今日は3月31日(月)です。ラップランドの音楽について②です。

ヨイクは、シャーマニズムと関連して誕生した音楽である。シャーマニズムとの関連から、ヨイクは自然界とコミュニケーションを取るための道具・方法としてとらえられる。太陽や月、山、川 などを対象に、その成立に関する物語を歌う叙事詩のような形式を取ることもあれば、対象への賛美と感謝を歌う讃歌のような形式を取ることもある。

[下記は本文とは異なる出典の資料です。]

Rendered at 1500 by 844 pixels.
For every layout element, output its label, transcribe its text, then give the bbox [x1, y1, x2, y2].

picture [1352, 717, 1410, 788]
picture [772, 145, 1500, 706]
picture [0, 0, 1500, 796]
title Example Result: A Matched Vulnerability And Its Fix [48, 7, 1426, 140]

自然界に対してだけでなく、人間同士のコミュニケーションのためにも用いられる。赤ん坊が誕生した時、その子供に対して歌われたり、親しい人同士で、その人の外観、人格的美点、欠点、 人生など描写したヨイクを歌い合うこともある。また、たった一人でトナカイが牽くソリに乗ったとき、その孤独を癒すためにも歌われる。

ヨイクは、決して吟唱詩のようなものではない。メロディーだけ、リズムだけで構成されるようなヨイクも存在するが、詩による、“歌う”ヨイクが優勢であることは確かである。 つまり、弦楽器や打楽器、管楽器による伴奏を伴ったヨイクを生み出したのである。